Healthy democracies, unlike dictatorships, learn from their mistakes and are strengthened by them. That is the test for Russia today, as the submarine disaster in the Barents Sea approaches what seems increasingly likely to be a tragic ending.

Russia is still a nation in transition. The accident was initially hushed up, as it would have been under the old Soviet regime. At first, the Russian military and, it would seem, President Vladimir Putin himself refused to ask other countries for help, as they would have refused in Soviet times.

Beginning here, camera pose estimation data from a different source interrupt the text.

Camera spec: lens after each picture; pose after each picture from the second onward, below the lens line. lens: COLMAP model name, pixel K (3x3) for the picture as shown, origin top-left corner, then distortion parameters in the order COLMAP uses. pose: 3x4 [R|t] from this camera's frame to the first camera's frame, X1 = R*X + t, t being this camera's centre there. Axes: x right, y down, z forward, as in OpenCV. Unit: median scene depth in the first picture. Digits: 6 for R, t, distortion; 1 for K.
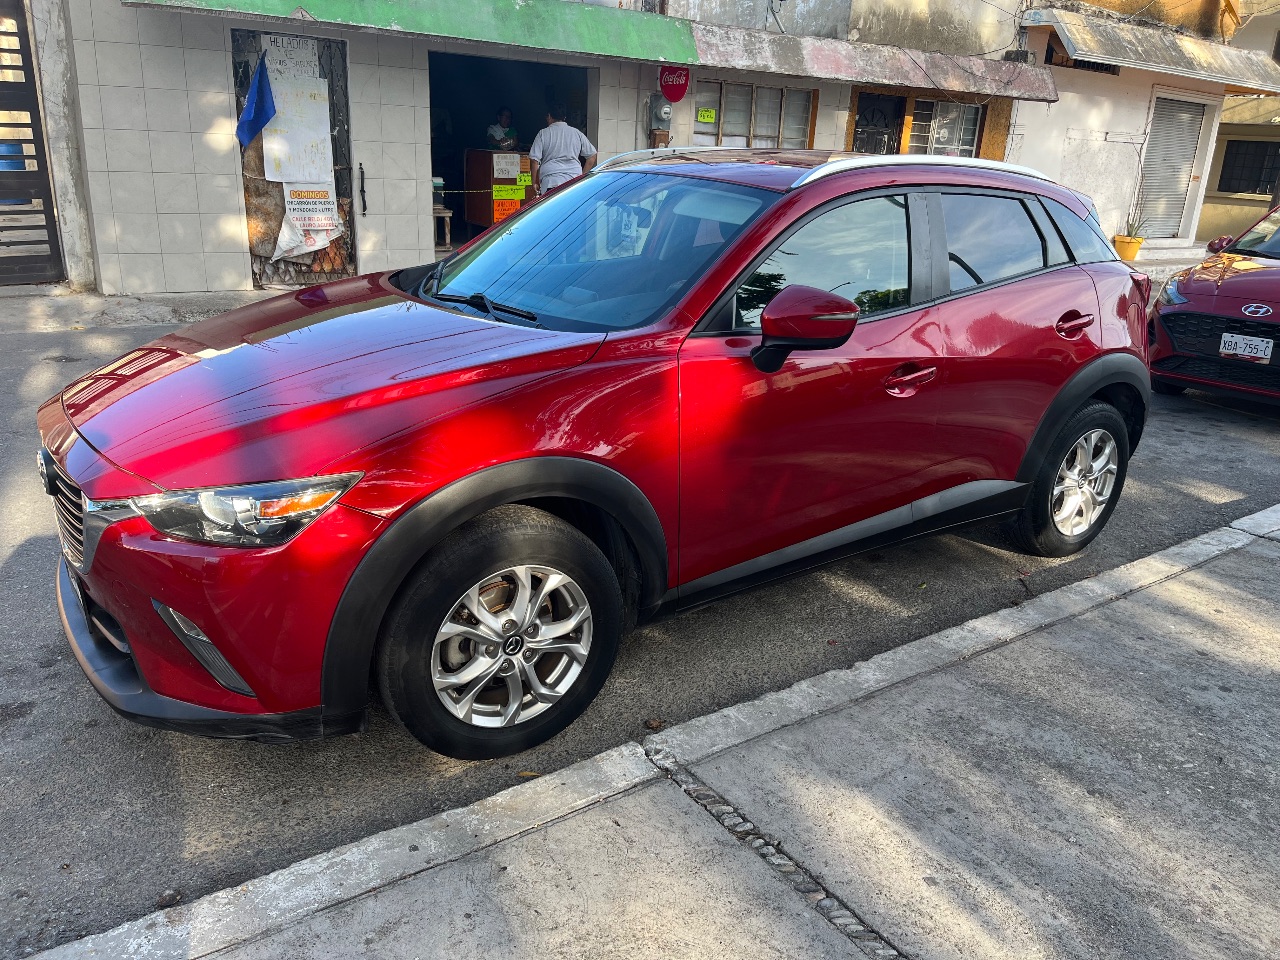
lens RADIAL K [[977.2, 0, 640.0], [0, 977.2, 480.0], [0, 0, 1]] dist [0.085664, -0.123826]
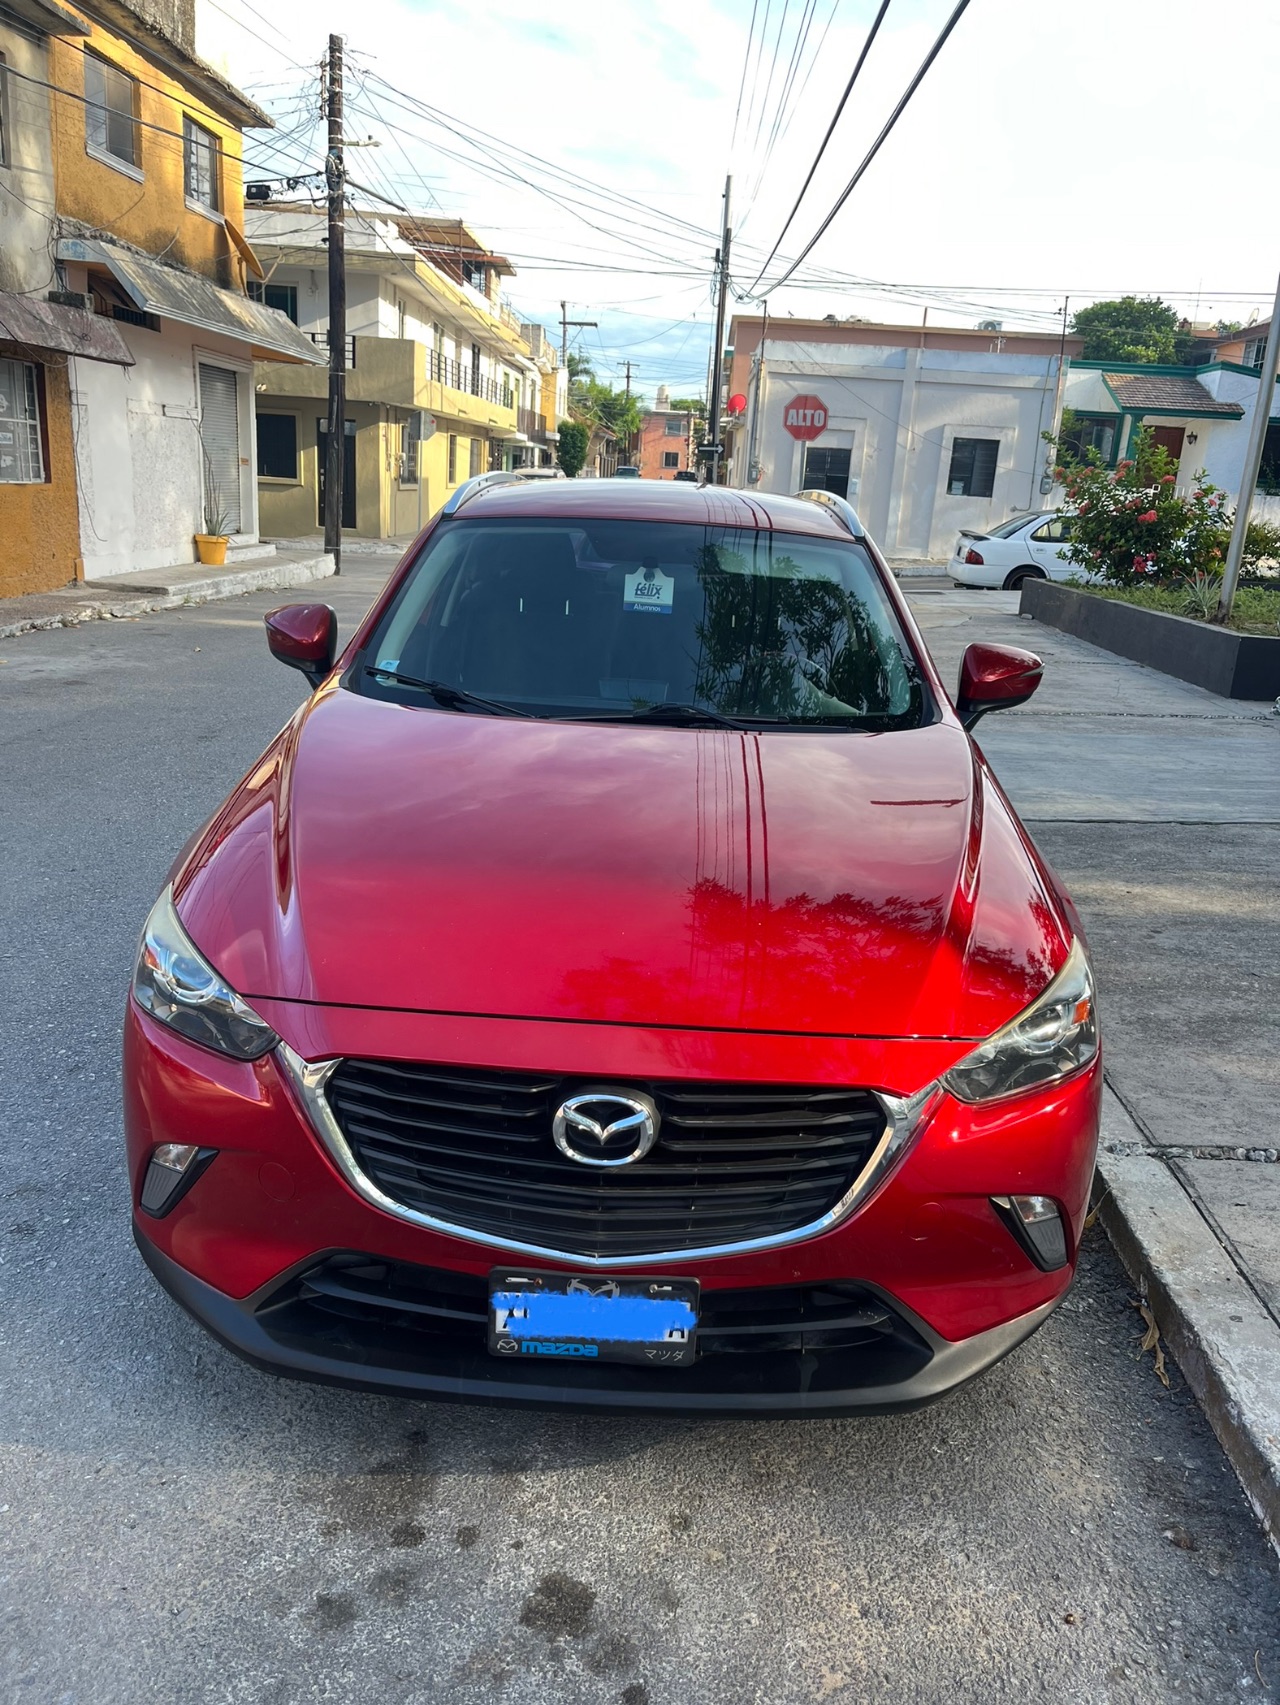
lens RADIAL K [[1301.6, 0, 640.0], [0, 1301.6, 852.5], [0, 0, 1]] dist [0.085664, -0.123826]
pose [[0.604484, -0.230609, 0.762508, -0.352106], [0.227711, 0.967264, 0.112015, -0.073316], [-0.763378, 0.105920, 0.637208, 0.157653]]
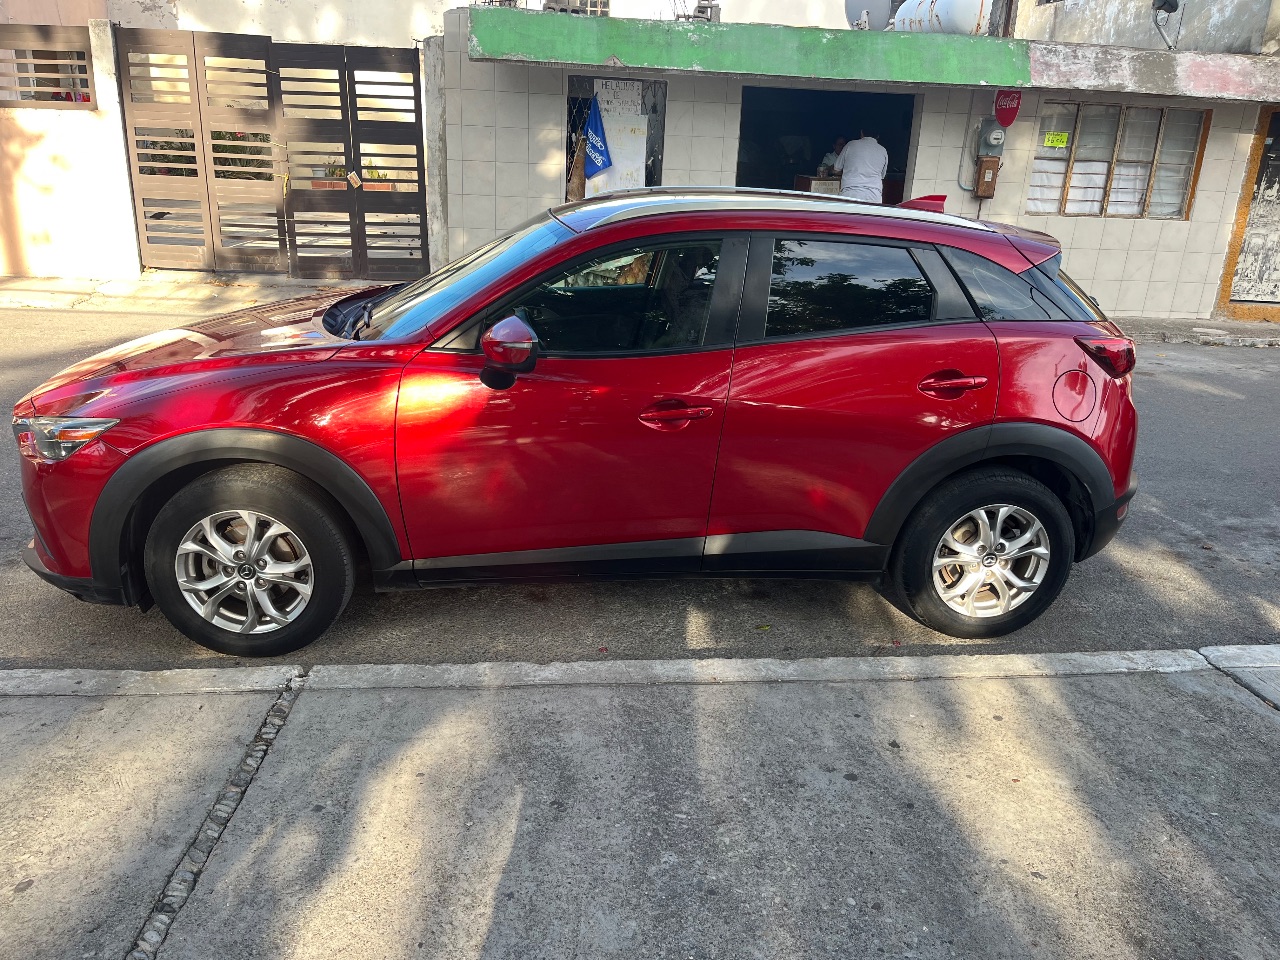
lens RADIAL K [[977.2, 0, 640.0], [0, 977.2, 480.0], [0, 0, 1]] dist [0.085664, -0.123826]
pose [[0.872773, 0.150985, -0.464188, 0.284583], [-0.158682, 0.987069, 0.022705, -0.019831], [0.461614, 0.053842, 0.885446, 0.023645]]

At first, too, there was little reaction from the Russian public: Russian pride demanded solidarity; the tradition of totalitarianism stifled doubt. But then the gates of democracy opened, and the whirlwind of accountability swept into President Putin's holiday dacha. Yesterday's Russian presswas virulent in its criticism of his silence and inaction.

This is a form of politics that is familiar to us. Not only has Mr Putin made a serious error of judgement in failing to ask for help immediately, but he has compounded it by appearing insouciant. No democratic politician can afford to remain on holiday in a crisis. Mr Putin seemed to understand the demands of modern media presentation when he was elected. To be sure, his image-management was a little crude, winning a khaki election on the back of the second Chechen war, but he was recognisably a democratic politician cut from the same sort of material as Blair, Bush and Gore.

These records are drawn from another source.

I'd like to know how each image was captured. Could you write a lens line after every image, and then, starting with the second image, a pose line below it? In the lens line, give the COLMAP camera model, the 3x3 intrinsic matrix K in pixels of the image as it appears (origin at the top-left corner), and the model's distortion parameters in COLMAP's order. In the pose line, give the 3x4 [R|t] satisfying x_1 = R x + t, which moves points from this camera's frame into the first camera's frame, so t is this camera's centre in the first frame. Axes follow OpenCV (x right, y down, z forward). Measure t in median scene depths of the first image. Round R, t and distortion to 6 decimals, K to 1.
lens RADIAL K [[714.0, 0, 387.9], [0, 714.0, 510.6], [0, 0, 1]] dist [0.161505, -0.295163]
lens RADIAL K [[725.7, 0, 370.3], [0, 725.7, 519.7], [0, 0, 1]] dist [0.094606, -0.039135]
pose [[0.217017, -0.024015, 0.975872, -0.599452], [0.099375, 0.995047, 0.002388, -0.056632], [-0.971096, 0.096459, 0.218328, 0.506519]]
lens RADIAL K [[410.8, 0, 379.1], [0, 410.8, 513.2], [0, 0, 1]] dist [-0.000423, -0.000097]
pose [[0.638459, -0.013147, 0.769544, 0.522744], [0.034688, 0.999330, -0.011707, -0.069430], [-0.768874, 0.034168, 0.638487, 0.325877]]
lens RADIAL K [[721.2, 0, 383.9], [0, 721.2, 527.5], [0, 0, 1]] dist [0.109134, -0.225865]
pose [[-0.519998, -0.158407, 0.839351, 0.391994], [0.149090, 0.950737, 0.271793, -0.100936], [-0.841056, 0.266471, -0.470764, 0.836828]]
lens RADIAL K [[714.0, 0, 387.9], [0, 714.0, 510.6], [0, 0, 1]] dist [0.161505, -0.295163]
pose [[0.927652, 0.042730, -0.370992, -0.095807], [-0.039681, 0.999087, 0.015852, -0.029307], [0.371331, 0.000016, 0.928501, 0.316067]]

That means he is now subject to the cruel blast of democracy. The rages of public opinion can be coarse, vindictive, oblivious to subtleties of argument. They are the worst kind of corrective for political mistakes - apart from any other kind.

Mr Putin will pay a heavy price for his sins of omission in failing to respond quickly to this accident. But he will try to prevent such a disaster from happening again. It must be hoped that public accountability will force the fresh air of democracy into the closed spaces of the Russian military and the Russian government.